What you should do
Directions for the data below: repeat exactly the lines from the one with "香港的文學創作詩、小說、散文為目標，作者既無" through the one with "000 души са евакуирани, отменени с", both included, and omit all pictures.

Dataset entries
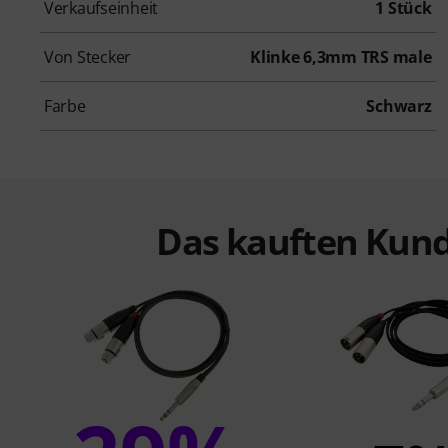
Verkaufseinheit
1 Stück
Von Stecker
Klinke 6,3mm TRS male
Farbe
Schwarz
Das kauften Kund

* * *

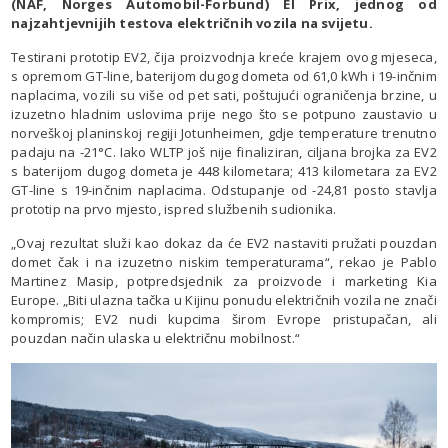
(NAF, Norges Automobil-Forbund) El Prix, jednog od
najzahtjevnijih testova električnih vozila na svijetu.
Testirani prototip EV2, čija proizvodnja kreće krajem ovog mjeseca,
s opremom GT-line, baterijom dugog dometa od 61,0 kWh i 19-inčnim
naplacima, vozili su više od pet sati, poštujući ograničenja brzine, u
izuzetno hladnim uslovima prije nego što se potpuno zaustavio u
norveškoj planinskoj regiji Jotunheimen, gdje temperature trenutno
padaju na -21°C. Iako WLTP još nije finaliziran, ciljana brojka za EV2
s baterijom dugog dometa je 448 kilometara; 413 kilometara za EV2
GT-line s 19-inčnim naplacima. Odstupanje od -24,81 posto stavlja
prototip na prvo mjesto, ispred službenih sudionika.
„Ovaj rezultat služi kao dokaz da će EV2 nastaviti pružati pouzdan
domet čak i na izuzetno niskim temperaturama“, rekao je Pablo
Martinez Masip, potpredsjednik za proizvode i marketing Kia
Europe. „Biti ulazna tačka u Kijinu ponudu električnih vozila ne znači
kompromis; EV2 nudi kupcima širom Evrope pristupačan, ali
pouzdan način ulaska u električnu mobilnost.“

==

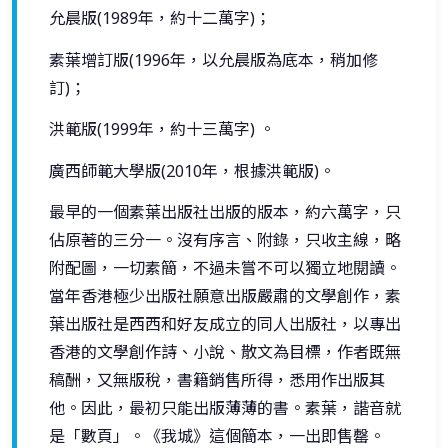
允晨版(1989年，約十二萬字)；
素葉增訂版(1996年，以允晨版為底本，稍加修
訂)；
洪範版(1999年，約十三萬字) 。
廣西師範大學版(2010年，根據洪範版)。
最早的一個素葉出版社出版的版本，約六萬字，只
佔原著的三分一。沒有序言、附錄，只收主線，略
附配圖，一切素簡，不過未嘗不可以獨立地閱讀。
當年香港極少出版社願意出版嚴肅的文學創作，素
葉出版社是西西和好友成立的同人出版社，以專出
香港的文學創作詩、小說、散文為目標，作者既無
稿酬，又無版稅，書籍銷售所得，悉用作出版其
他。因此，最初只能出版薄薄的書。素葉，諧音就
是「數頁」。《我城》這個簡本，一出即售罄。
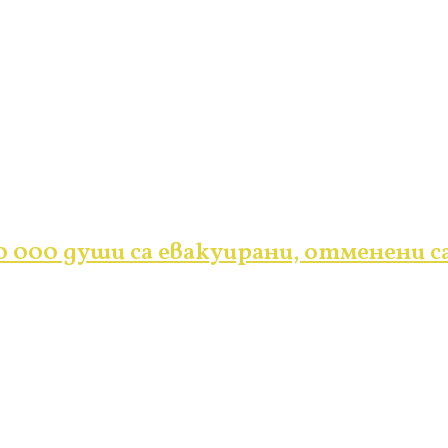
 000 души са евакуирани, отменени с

Result of this exercise
香港的文學創作詩、小說、散文為目標，作者既無
稿酬，又無版稅，書籍銷售所得，悉用作出版其
他。因此，最初只能出版薄薄的書。素葉，諧音就
是「數頁」。《我城》這個簡本，一出即售罄。
 000 души са евакуирани, отменени с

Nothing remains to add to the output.